_GOAL OF THE EXERCISE_
Filter the entries down to the lines holding "simulated", then copy those lines.

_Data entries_
▽

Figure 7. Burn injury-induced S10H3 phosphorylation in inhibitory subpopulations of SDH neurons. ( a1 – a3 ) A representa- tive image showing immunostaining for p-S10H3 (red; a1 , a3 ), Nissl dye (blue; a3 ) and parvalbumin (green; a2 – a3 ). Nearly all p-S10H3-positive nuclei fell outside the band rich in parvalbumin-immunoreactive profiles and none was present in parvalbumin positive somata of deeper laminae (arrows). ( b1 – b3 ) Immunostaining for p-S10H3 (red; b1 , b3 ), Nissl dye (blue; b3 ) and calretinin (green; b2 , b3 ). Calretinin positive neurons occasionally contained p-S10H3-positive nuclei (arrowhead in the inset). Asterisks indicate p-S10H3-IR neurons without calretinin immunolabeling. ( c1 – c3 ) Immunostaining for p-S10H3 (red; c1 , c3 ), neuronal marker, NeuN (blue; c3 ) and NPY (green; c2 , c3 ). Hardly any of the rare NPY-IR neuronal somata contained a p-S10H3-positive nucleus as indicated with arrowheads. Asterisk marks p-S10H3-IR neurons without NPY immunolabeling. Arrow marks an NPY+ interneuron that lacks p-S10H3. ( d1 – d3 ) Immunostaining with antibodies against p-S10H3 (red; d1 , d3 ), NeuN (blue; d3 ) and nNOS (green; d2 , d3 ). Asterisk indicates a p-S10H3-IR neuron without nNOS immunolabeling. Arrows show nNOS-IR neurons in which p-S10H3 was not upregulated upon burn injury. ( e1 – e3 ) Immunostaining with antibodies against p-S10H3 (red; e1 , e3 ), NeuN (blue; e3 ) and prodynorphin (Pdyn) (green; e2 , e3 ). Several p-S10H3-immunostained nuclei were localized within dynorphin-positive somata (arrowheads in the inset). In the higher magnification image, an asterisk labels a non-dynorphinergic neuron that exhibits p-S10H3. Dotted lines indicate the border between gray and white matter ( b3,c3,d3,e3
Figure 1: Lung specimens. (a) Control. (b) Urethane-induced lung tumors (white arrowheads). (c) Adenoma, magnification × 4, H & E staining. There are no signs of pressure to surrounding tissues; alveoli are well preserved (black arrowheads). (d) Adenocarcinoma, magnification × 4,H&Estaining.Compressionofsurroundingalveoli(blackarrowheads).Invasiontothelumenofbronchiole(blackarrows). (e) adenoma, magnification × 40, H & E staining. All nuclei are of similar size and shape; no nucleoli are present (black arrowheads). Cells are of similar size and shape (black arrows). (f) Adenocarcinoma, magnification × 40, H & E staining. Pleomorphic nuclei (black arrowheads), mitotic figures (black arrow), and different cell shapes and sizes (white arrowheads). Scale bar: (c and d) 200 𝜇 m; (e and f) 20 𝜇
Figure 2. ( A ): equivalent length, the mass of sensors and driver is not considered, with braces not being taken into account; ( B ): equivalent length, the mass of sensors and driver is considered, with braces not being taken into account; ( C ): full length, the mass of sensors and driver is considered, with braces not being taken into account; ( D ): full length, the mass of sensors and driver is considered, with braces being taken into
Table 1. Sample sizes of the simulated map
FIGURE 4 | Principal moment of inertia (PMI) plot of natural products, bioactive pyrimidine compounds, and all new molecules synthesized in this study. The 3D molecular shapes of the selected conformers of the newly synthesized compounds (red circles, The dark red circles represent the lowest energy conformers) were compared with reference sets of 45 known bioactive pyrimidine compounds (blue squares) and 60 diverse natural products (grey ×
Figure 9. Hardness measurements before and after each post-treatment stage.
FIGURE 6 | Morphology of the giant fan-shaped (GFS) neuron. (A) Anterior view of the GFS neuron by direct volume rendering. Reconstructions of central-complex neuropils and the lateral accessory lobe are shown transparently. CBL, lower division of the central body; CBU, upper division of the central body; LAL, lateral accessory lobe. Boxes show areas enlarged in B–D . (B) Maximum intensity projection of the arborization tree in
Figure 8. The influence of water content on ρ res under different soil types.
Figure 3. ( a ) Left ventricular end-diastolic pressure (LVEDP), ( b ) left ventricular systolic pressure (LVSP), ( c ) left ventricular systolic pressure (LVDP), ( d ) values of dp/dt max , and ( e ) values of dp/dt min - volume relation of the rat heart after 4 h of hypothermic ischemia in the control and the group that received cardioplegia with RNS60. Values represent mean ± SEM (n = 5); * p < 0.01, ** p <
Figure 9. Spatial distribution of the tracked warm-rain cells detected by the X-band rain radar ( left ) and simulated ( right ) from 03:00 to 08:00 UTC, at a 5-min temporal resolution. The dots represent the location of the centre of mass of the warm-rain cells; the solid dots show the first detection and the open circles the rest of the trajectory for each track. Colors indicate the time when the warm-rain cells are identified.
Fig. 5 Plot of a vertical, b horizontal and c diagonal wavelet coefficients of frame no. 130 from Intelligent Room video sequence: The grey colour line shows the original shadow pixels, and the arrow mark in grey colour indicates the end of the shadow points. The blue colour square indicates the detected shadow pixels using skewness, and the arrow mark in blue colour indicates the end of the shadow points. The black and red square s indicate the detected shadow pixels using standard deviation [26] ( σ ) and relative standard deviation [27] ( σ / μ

△

_SOLUTION TO THE PROBLEM_
Table 1. Sample sizes of the simulated map
Figure 9. Spatial distribution of the tracked warm-rain cells detected by the X-band rain radar ( left ) and simulated ( right ) from 03:00 to 08:00 UTC, at a 5-min temporal resolution. The dots represent the location of the centre of mass of the warm-rain cells; the solid dots show the first detection and the open circles the rest of the trajectory for each track. Colors indicate the time when the warm-rain cells are identified.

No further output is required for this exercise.